Transcribe every record as it stands and set the images aside.

[Given records — start]

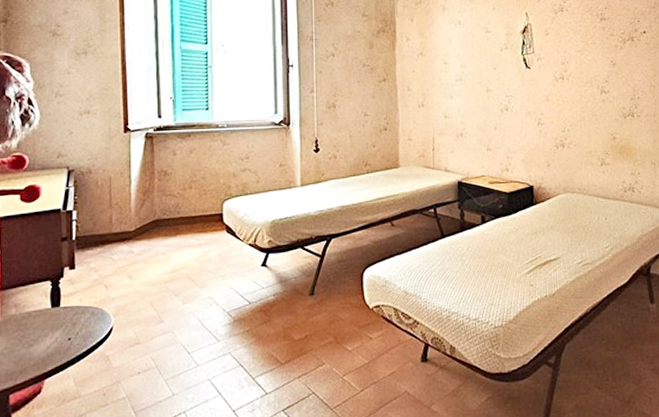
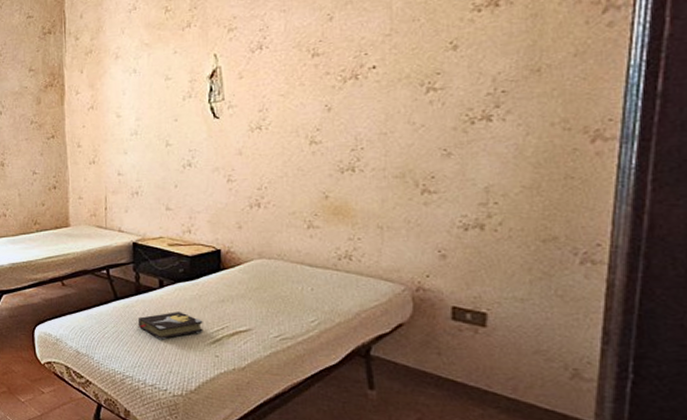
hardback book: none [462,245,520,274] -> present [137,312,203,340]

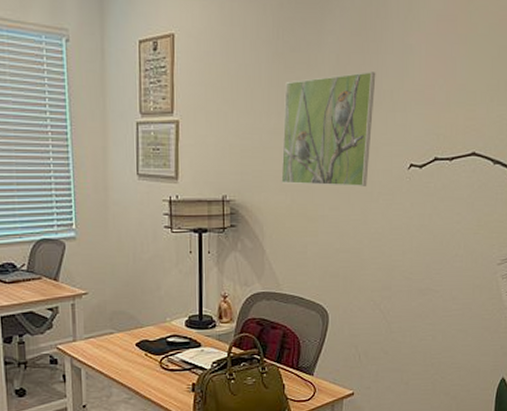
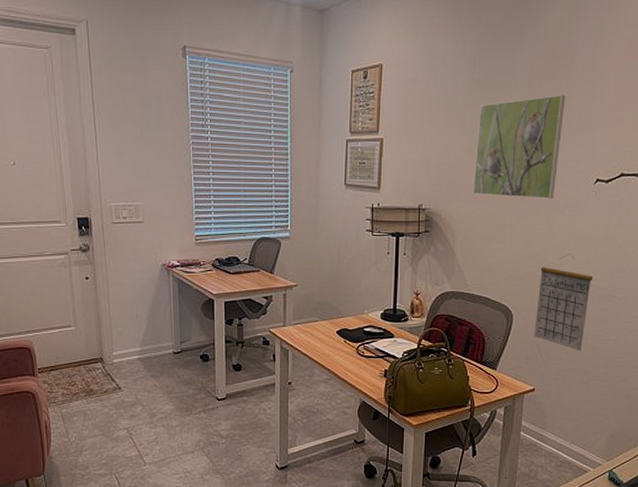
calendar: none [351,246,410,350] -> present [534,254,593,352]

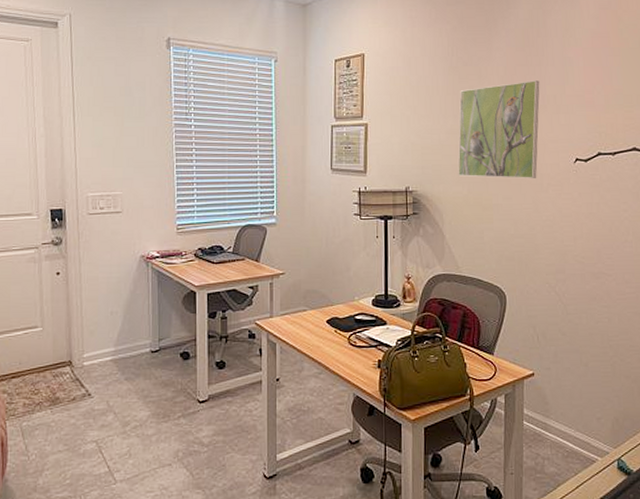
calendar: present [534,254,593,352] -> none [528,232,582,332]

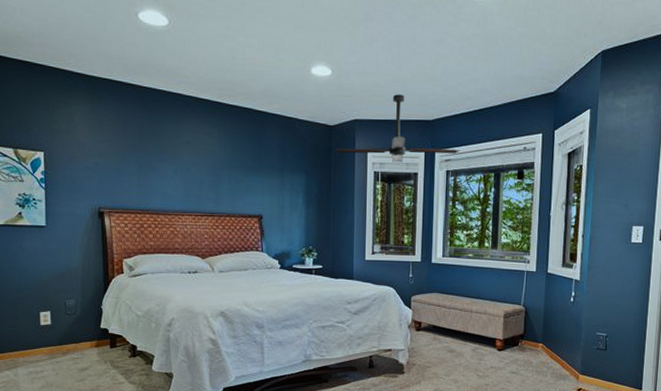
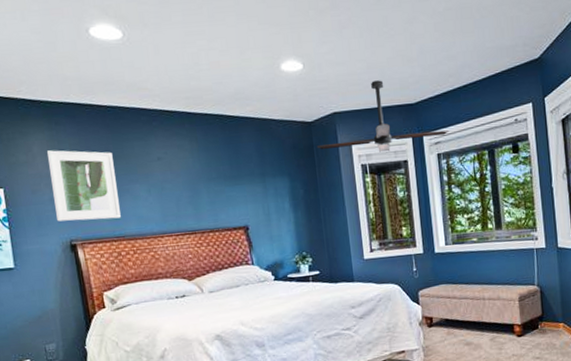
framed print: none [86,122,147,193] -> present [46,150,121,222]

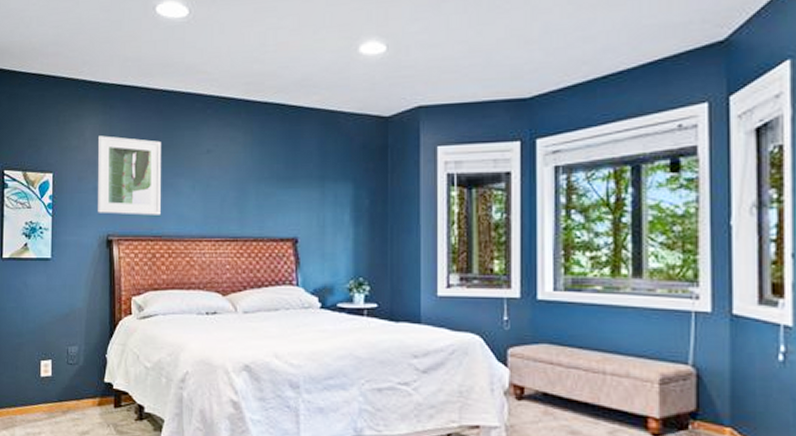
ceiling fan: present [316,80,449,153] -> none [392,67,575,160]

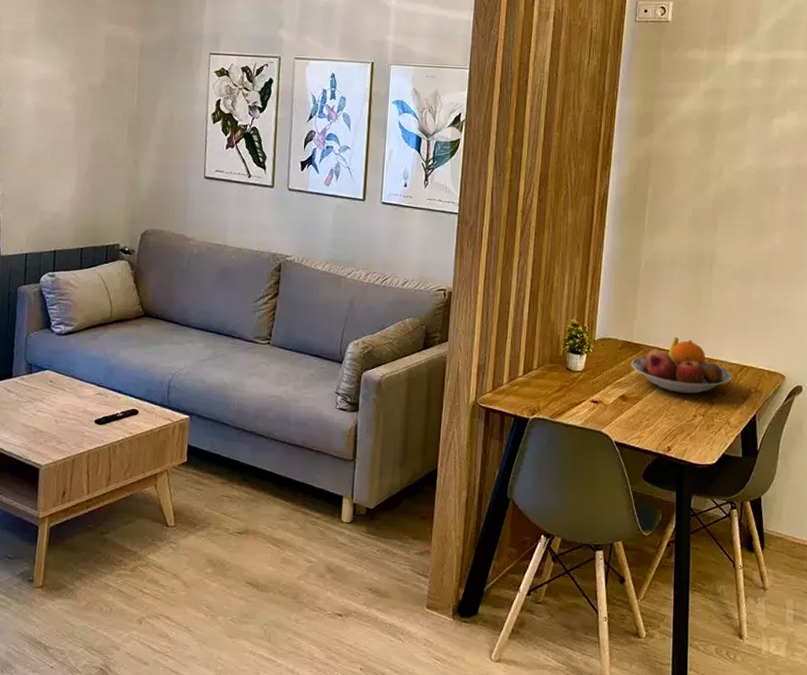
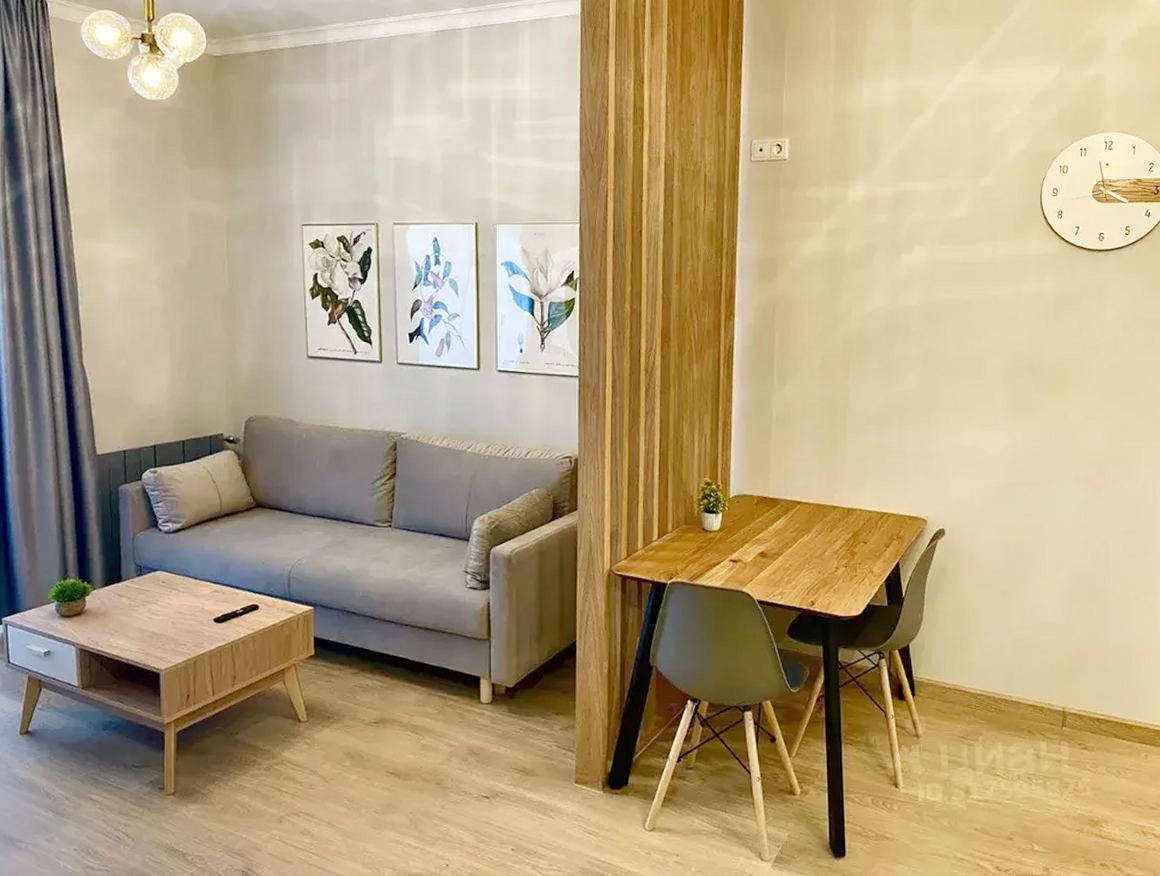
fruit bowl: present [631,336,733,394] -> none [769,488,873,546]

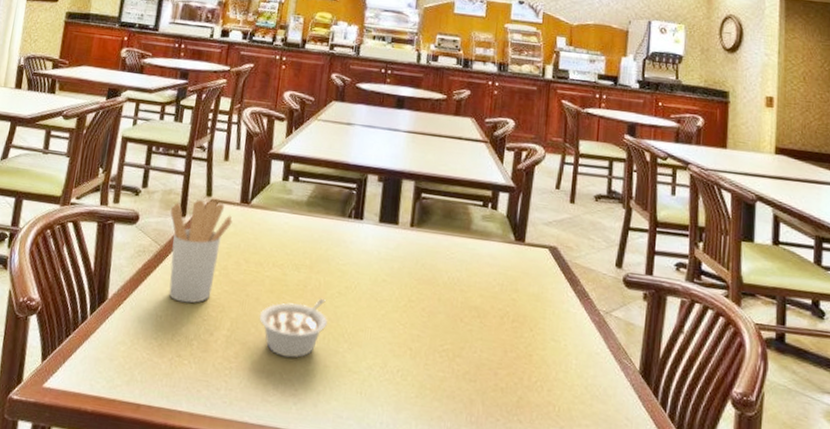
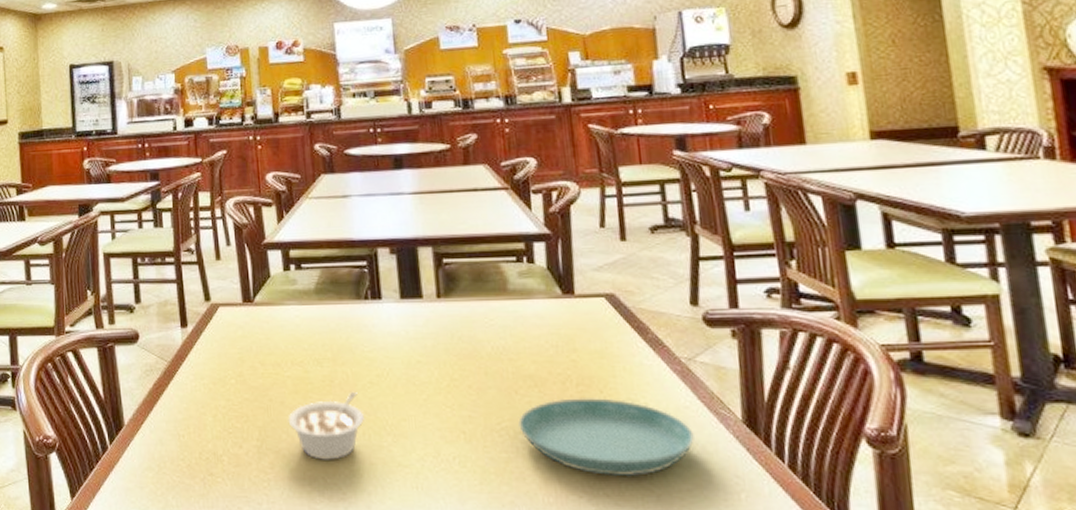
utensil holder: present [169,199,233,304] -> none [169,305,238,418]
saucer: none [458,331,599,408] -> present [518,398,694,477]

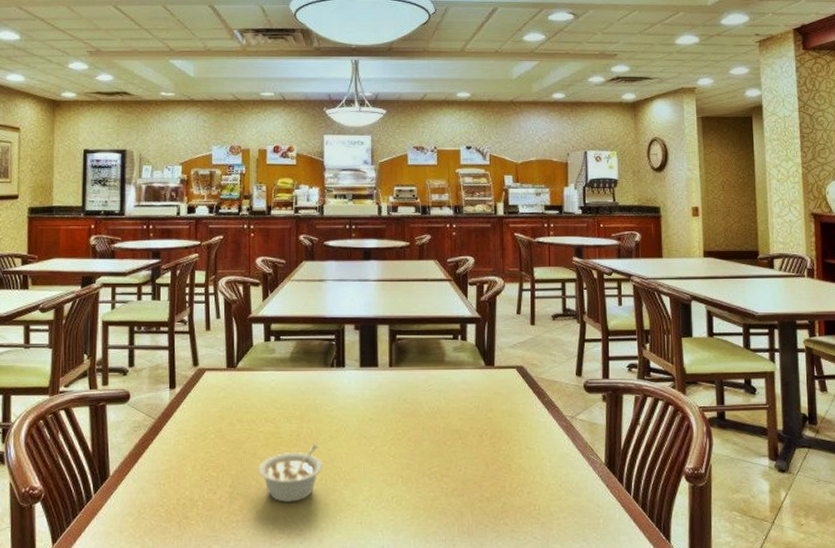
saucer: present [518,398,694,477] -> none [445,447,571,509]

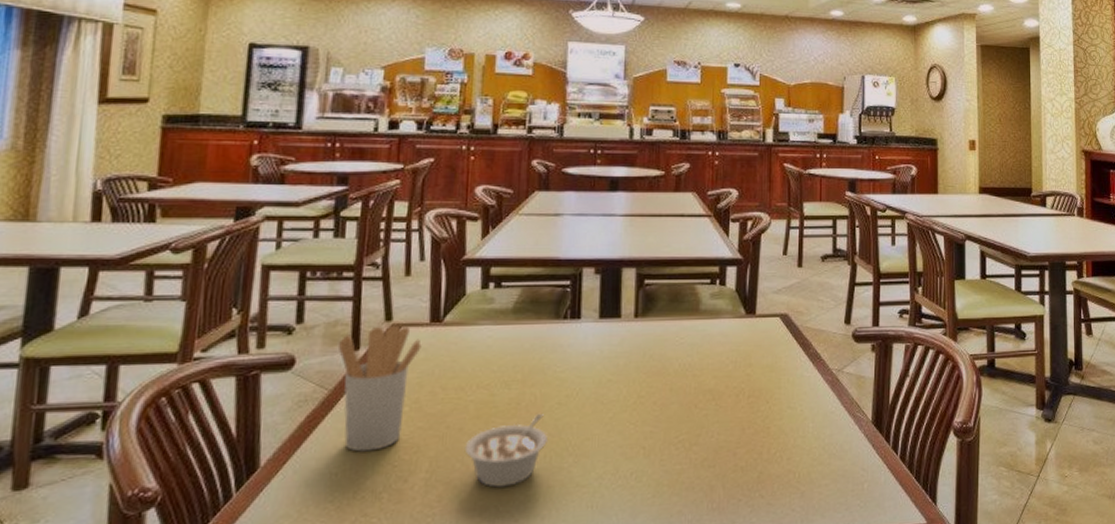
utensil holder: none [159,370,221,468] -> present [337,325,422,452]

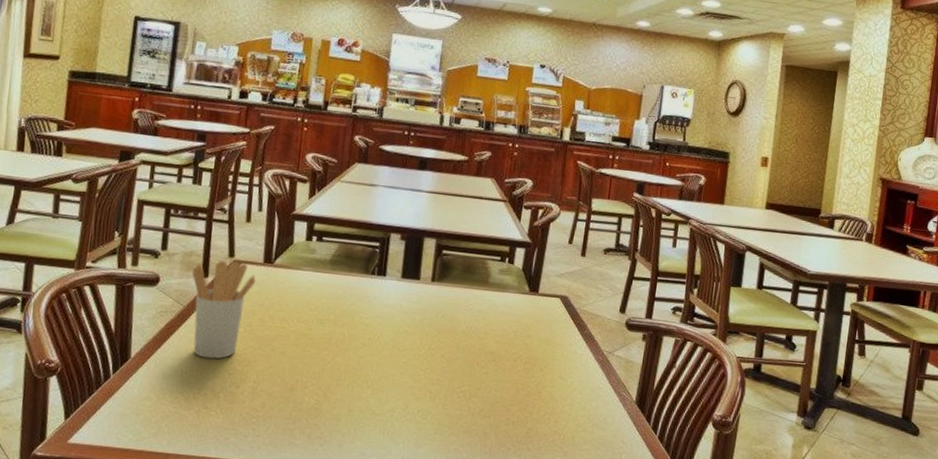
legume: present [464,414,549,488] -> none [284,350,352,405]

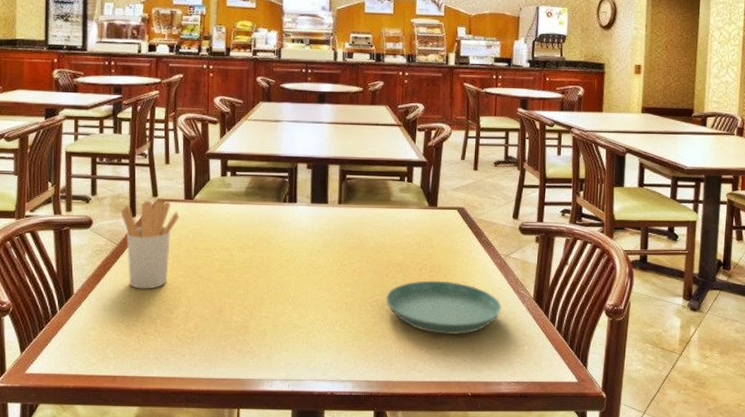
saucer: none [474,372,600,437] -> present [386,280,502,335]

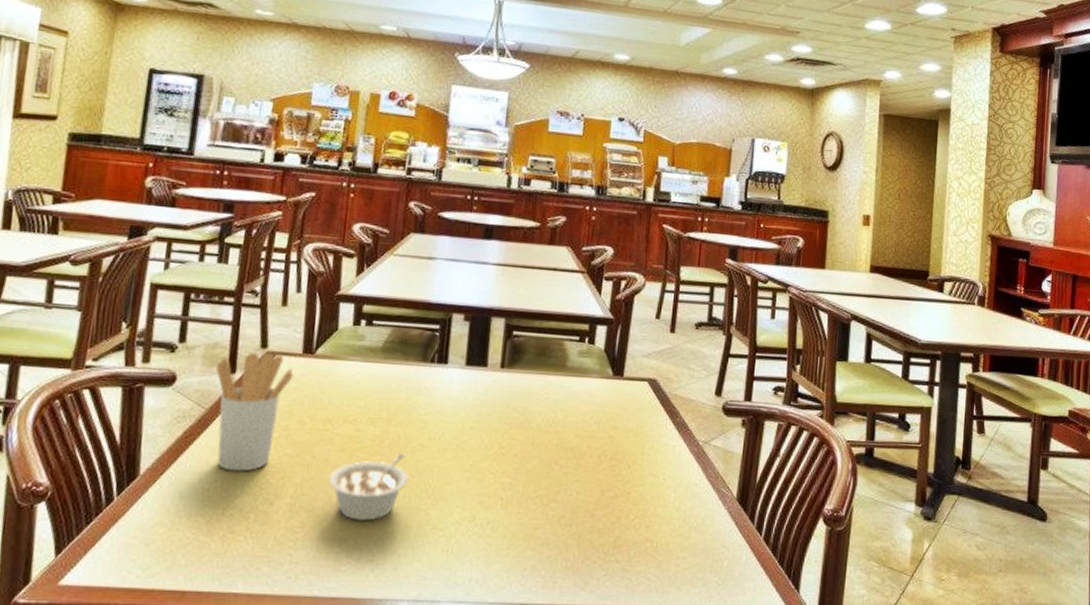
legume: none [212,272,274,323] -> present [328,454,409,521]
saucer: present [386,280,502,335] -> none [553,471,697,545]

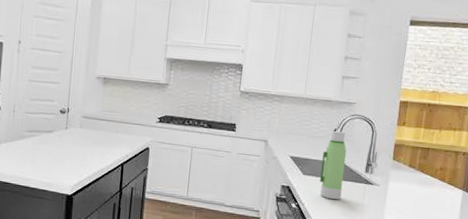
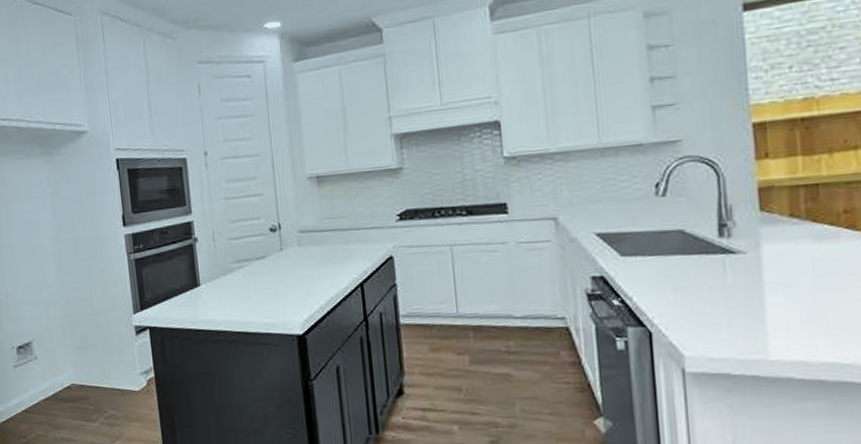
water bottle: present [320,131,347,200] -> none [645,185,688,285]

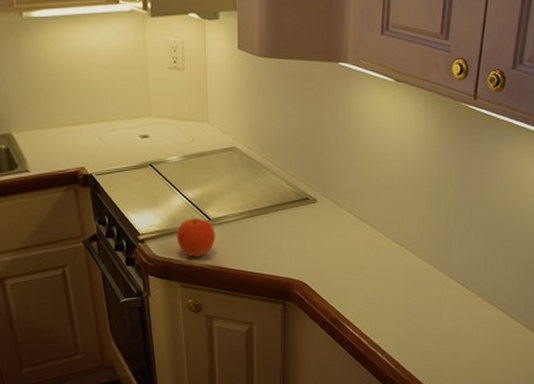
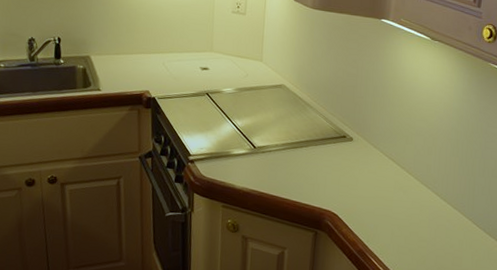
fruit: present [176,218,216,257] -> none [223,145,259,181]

[Given records — finish]

> Response area
hardback book: none [462,245,520,274] -> present [137,312,203,340]

calendar: none [351,246,410,350] -> present [534,254,593,352]

calendar: present [534,254,593,352] -> none [528,232,582,332]

framed print: none [86,122,147,193] -> present [46,150,121,222]

ceiling fan: present [316,80,449,153] -> none [392,67,575,160]

fruit bowl: present [631,336,733,394] -> none [769,488,873,546]

utensil holder: present [169,199,233,304] -> none [169,305,238,418]
saucer: none [458,331,599,408] -> present [518,398,694,477]

saucer: present [518,398,694,477] -> none [445,447,571,509]

utensil holder: none [159,370,221,468] -> present [337,325,422,452]

legume: present [464,414,549,488] -> none [284,350,352,405]

saucer: none [474,372,600,437] -> present [386,280,502,335]

legume: none [212,272,274,323] -> present [328,454,409,521]
saucer: present [386,280,502,335] -> none [553,471,697,545]

water bottle: present [320,131,347,200] -> none [645,185,688,285]

fruit: present [176,218,216,257] -> none [223,145,259,181]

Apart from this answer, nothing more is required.